◆ Exercise ◆
Could you output the entire listing without altering anything?

◆ Data to examine ◆
▽
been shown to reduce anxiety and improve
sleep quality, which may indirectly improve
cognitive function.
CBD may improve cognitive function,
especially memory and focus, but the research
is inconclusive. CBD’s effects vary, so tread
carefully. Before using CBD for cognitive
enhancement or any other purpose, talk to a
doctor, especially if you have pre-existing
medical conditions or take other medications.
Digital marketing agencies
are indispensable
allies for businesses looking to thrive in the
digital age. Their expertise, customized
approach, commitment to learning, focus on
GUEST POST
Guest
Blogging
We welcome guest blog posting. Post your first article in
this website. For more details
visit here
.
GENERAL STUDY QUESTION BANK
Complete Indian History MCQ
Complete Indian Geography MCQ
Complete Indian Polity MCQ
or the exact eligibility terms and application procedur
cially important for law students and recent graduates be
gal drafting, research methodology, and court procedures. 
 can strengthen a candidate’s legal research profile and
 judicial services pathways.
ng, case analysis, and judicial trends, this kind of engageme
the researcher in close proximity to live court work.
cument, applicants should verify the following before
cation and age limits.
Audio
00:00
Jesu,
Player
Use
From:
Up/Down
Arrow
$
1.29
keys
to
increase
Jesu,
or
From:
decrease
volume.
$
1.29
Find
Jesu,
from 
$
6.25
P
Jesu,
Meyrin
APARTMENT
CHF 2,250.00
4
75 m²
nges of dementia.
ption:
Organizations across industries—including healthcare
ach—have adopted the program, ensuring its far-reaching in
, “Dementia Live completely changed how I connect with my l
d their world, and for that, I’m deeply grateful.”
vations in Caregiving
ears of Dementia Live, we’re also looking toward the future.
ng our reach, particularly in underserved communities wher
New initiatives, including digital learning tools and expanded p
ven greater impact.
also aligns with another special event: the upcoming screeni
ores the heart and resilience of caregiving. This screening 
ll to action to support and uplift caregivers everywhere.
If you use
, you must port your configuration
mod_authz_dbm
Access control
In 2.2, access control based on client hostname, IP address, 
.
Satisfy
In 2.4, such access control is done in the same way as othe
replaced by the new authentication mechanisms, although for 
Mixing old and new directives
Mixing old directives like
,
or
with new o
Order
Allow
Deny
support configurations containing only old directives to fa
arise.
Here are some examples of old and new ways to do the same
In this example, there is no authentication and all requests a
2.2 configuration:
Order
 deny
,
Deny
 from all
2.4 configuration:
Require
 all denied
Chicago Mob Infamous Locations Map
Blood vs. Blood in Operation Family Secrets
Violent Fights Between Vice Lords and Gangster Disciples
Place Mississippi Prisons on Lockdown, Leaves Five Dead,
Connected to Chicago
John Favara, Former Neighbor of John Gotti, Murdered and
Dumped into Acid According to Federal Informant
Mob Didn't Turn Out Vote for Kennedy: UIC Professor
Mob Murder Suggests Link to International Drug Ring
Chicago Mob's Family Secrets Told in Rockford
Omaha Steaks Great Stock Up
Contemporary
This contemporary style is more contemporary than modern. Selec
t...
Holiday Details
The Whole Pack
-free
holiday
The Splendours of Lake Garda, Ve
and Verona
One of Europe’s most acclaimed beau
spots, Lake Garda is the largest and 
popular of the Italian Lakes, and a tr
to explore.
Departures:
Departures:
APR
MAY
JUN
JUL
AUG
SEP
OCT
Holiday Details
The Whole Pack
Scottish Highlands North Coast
△
◆ Completed task ◆
been shown to reduce anxiety and improve
sleep quality, which may indirectly improve
cognitive function.
CBD may improve cognitive function,
especially memory and focus, but the research
is inconclusive. CBD’s effects vary, so tread
carefully. Before using CBD for cognitive
enhancement or any other purpose, talk to a
doctor, especially if you have pre-existing
medical conditions or take other medications.
Digital marketing agencies
are indispensable
allies for businesses looking to thrive in the
digital age. Their expertise, customized
approach, commitment to learning, focus on
GUEST POST
Guest
Blogging
We welcome guest blog posting. Post your first article in
this website. For more details
visit here
.
GENERAL STUDY QUESTION BANK
Complete Indian History MCQ
Complete Indian Geography MCQ
Complete Indian Polity MCQ
or the exact eligibility terms and application procedur
cially important for law students and recent graduates be
gal drafting, research methodology, and court procedures. 
 can strengthen a candidate’s legal research profile and
 judicial services pathways.
ng, case analysis, and judicial trends, this kind of engageme
the researcher in close proximity to live court work.
cument, applicants should verify the following before
cation and age limits.
Audio
00:00
Jesu,
Player
Use
From:
Up/Down
Arrow
$
1.29
keys
to
increase
Jesu,
or
From:
decrease
volume.
$
1.29
Find
Jesu,
from 
$
6.25
P
Jesu,
Meyrin
APARTMENT
CHF 2,250.00
4
75 m²
nges of dementia.
ption:
Organizations across industries—including healthcare
ach—have adopted the program, ensuring its far-reaching in
, “Dementia Live completely changed how I connect with my l
d their world, and for that, I’m deeply grateful.”
vations in Caregiving
ears of Dementia Live, we’re also looking toward the future.
ng our reach, particularly in underserved communities wher
New initiatives, including digital learning tools and expanded p
ven greater impact.
also aligns with another special event: the upcoming screeni
ores the heart and resilience of caregiving. This screening 
ll to action to support and uplift caregivers everywhere.
If you use
, you must port your configuration
mod_authz_dbm
Access control
In 2.2, access control based on client hostname, IP address, 
.
Satisfy
In 2.4, such access control is done in the same way as othe
replaced by the new authentication mechanisms, although for 
Mixing old and new directives
Mixing old directives like
,
or
with new o
Order
Allow
Deny
support configurations containing only old directives to fa
arise.
Here are some examples of old and new ways to do the same
In this example, there is no authentication and all requests a
2.2 configuration:
Order
 deny
,
Deny
 from all
2.4 configuration:
Require
 all denied
Chicago Mob Infamous Locations Map
Blood vs. Blood in Operation Family Secrets
Violent Fights Between Vice Lords and Gangster Disciples
Place Mississippi Prisons on Lockdown, Leaves Five Dead,
Connected to Chicago
John Favara, Former Neighbor of John Gotti, Murdered and
Dumped into Acid According to Federal Informant
Mob Didn't Turn Out Vote for Kennedy: UIC Professor
Mob Murder Suggests Link to International Drug Ring
Chicago Mob's Family Secrets Told in Rockford
Omaha Steaks Great Stock Up
Contemporary
This contemporary style is more contemporary than modern. Selec
t...
Holiday Details
The Whole Pack
-free
holiday
The Splendours of Lake Garda, Ve
and Verona
One of Europe’s most acclaimed beau
spots, Lake Garda is the largest and 
popular of the Italian Lakes, and a tr
to explore.
Departures:
Departures:
APR
MAY
JUN
JUL
AUG
SEP
OCT
Holiday Details
The Whole Pack
Scottish Highlands North Coast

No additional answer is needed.